Problematic Components of the Principal VAM Model
One major component of the evaluation compares student scores from middle school state tests with performance on the Regents exams in Integrated Algebra and English Language Arts (ELA). However, this is not a true growth measure. The Algebra Regents exam is fundamentally different from 7th and 8th-grade math assessments—it’s a high-stakes graduation exam, not a skill-progress measure.
In districts where large numbers of students pass the Algebra Regents in 8th grade, very few scores remain for use in high school principal evaluation—often only from students who struggled or transferred in. As a result, principals may be judged based on the performance of a small, unrepresentative student group.
Similarly, ELA growth comparisons are complicated by inconsistent test schedules: some schools give the ELA Regents in January, others in June. This variability makes any growth calculation unreliable.
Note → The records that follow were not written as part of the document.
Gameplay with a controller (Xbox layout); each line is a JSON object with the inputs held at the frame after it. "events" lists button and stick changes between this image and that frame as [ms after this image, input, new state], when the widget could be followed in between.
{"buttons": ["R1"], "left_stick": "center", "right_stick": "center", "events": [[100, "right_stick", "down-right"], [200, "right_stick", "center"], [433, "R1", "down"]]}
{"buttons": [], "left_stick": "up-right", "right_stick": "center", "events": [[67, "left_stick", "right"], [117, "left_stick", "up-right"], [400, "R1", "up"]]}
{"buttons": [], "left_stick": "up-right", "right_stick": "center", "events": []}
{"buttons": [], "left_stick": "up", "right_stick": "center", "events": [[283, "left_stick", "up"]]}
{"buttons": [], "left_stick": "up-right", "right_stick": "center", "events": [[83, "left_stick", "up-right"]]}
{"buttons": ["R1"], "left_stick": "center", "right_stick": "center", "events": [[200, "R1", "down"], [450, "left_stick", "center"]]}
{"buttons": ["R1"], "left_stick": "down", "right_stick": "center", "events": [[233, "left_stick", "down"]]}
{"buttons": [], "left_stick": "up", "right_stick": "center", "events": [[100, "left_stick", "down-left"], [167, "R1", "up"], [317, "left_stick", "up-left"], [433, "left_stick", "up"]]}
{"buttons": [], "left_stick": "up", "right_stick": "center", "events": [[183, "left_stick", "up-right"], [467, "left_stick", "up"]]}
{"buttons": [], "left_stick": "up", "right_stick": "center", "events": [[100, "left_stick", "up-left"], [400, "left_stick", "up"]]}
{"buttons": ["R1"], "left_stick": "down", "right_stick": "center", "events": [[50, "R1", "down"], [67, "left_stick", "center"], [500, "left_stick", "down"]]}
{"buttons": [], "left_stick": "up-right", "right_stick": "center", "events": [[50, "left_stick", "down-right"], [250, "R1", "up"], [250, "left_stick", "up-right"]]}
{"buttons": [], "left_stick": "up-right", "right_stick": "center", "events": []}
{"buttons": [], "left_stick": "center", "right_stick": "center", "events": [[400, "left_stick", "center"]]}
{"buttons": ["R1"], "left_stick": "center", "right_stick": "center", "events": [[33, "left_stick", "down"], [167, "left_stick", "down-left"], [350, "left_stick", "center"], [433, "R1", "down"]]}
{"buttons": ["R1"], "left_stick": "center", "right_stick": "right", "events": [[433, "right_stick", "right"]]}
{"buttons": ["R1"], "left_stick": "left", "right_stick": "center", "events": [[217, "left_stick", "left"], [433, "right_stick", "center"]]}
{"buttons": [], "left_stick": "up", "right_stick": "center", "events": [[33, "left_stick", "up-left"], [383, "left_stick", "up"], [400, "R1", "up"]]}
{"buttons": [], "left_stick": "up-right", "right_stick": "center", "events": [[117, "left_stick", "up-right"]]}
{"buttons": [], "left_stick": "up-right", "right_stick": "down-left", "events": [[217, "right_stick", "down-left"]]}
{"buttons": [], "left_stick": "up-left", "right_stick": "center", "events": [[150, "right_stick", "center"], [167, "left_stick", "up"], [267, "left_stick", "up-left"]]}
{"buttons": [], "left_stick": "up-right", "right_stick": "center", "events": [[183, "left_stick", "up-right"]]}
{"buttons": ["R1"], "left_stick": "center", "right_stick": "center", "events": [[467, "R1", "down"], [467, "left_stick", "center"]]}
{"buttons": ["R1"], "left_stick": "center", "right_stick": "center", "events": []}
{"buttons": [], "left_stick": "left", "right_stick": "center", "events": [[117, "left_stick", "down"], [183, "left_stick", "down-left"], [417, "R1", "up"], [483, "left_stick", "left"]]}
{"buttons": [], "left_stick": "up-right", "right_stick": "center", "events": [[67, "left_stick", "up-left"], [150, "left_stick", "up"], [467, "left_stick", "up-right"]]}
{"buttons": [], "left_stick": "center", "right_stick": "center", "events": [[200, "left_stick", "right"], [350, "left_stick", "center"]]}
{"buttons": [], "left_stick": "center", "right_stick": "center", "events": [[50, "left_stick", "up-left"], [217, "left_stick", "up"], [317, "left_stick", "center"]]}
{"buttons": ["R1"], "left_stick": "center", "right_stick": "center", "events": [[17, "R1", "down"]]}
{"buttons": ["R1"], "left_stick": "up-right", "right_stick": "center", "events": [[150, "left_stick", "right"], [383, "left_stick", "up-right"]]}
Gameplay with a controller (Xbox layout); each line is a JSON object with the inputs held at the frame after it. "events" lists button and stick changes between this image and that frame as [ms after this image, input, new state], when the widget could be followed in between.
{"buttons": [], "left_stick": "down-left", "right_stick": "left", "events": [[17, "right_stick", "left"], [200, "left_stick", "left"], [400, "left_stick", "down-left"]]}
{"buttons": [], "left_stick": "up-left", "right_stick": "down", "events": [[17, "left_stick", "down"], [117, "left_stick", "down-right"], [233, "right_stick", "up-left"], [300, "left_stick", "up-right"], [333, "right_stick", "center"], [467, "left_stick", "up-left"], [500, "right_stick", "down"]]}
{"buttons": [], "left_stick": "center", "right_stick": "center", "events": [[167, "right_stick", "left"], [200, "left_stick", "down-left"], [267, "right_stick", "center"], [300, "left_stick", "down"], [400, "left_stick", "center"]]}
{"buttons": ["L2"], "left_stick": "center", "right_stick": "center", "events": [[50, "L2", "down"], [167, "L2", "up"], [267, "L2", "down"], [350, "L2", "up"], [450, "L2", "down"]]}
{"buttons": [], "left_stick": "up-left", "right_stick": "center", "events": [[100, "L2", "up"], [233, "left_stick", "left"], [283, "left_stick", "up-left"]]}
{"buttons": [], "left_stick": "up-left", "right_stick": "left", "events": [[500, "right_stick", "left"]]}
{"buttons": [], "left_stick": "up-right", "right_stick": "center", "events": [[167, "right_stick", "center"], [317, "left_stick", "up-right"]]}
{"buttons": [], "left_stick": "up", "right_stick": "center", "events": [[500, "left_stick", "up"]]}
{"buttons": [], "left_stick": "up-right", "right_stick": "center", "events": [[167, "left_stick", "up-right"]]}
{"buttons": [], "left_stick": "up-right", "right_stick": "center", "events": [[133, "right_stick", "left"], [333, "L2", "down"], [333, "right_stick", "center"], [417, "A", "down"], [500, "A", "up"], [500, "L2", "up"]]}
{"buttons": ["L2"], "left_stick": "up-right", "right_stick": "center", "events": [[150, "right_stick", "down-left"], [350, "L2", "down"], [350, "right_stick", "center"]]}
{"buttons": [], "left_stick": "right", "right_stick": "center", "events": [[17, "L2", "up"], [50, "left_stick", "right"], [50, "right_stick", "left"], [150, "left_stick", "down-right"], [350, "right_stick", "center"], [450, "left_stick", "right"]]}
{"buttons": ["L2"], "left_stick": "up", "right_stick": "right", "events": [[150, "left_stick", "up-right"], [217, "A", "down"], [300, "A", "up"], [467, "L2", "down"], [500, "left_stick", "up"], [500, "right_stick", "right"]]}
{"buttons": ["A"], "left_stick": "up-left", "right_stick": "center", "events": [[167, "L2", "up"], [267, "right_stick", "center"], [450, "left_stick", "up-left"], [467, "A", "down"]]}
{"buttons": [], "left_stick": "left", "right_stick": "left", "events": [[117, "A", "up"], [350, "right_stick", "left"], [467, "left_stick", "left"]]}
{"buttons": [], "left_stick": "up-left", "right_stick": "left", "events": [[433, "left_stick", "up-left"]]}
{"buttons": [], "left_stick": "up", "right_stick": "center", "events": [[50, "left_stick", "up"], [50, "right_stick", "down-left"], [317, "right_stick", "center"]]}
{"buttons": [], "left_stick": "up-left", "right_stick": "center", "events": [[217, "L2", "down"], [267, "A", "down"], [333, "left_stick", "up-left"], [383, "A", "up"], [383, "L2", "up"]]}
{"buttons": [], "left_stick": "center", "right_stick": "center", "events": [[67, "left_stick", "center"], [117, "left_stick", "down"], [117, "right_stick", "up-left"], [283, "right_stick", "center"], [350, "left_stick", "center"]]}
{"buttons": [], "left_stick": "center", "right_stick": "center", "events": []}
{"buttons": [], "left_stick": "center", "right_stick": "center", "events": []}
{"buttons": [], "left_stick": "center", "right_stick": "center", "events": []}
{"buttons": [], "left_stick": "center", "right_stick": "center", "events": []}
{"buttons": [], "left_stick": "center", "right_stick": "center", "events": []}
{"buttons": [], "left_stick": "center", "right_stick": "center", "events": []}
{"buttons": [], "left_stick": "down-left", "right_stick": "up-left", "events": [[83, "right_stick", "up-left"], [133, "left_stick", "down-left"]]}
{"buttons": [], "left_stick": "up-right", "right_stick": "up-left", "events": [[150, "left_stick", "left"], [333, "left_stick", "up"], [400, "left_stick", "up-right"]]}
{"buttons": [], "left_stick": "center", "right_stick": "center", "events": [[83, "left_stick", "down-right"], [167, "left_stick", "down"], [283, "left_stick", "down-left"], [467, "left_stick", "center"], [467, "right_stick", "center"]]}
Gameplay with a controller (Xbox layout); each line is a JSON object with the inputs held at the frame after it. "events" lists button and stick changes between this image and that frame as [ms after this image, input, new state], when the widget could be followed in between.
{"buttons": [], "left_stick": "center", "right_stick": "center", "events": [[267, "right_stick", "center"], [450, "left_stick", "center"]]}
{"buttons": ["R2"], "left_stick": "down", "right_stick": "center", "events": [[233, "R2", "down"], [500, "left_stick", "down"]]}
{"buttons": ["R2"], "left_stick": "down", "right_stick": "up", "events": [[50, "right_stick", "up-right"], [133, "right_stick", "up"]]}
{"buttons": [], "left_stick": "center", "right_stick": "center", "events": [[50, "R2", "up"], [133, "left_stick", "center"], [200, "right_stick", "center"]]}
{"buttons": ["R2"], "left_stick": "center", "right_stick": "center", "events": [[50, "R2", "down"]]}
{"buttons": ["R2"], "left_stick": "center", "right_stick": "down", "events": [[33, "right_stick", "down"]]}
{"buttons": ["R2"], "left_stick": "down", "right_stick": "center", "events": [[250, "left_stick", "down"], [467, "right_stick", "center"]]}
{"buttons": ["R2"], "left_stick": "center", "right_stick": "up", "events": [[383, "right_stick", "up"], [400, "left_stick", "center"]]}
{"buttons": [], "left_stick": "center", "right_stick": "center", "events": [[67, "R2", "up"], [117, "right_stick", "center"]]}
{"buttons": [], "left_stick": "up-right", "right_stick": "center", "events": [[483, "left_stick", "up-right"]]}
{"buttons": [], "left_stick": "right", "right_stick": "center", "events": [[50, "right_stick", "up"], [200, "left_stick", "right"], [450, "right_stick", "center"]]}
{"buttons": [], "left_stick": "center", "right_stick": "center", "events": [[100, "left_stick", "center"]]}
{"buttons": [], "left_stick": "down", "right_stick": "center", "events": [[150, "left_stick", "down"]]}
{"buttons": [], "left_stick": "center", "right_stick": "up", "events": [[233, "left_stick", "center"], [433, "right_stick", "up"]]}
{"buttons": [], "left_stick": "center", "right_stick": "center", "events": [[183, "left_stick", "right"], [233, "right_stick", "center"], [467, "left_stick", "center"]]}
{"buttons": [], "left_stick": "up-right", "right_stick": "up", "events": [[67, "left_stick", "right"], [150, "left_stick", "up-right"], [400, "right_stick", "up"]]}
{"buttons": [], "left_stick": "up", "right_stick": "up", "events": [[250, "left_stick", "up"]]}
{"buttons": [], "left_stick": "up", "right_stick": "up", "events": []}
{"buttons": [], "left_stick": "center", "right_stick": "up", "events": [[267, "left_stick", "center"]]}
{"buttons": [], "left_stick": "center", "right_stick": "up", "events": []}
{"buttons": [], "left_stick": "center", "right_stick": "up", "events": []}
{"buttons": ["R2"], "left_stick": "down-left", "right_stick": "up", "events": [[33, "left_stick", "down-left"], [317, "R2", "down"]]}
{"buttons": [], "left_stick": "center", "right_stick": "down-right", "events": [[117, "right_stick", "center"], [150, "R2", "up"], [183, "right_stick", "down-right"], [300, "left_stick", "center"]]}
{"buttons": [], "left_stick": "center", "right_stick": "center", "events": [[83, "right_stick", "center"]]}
Moreover, many principals haven’t even worked at their schools for the entire three-year ELA instructional window, further distorting attribution.
The second component of the VAM counts the number of Regents exams passed per student and compares that to similar students in other schools. This measure is fraught with inconsistencies. For example:
- Not all Regents exams are equally difficult—passing Earth Science is not the same as passing Physics, yet both count the same.
- Schools with innovative programs, like Scarsdale High School or portfolio schools, offer fewer or different exams, leaving their principals penalized despite high student performance.
- Special populations, such as BOCES students or students with disabilities, present additional evaluation challenges that the current VAM does not address fairly.
- Course acceleration practices vary widely. Students in some schools may enter high school with multiple Regents already passed, skewing comparisons.
These examples expose how this model fails to account for course offerings, curriculum design, and student placement strategies that vary from school to school.
Dangerous Incentives and Unintended Consequences
Perhaps the most troubling aspect of the VAM system is the incentives it creates that may undermine student learning. A model that rewards passing scores on easier exams may lead principals to:
- Encourage students to take less rigorous science or math exams
- Pressure special education students to retest repeatedly, even when not educationally appropriate
- Discourage participation in BOCES or arts-based programs that do not contribute to the Regents count
- Prioritize “the count” over curriculum quality or academic depth
These unintended consequences shift the focus away from student growth and well-being toward administrative survival in a punitive accountability system.
Who Would Want to Lead Under These Conditions?
Under this model, principals in high-needs schools face a disproportionate risk of being labeled “ineffective” through no fault of their own. Without controlling for teacher effects or school conditions, the model assigns responsibility where influence may be minimal.
This could lead to:
- Increased turnover among principals in struggling schools
- Fewer qualified candidates willing to step into high-stakes, low-support environments
- Disruption to school communities already facing instability
If a principal with only one or two years in a school receives a low VAM score, they may be discouraged from staying long enough to implement lasting change. Even though VAM is just one part of the APPR, a low score in this category can disproportionately affect a principal’s overall rating.
A Call for Responsible, Research-Based Reform
Education leaders across New York are urging the Board of Regents to pause the implementation of this untested, unreliable system. They ask for transparency, stakeholder input, and a commitment to evaluation tools that are meaningful, equitable, and aligned with what actually drives school improvement: professional development, leadership stability, and community engagement.
Until the VAM system meets accepted standards of validity, reliability, and fairness, it should not be used to judge high school leadership. A rush to implement poorly designed models may look like progress on paper—but it risks doing real harm to the students and educators it claims to serve.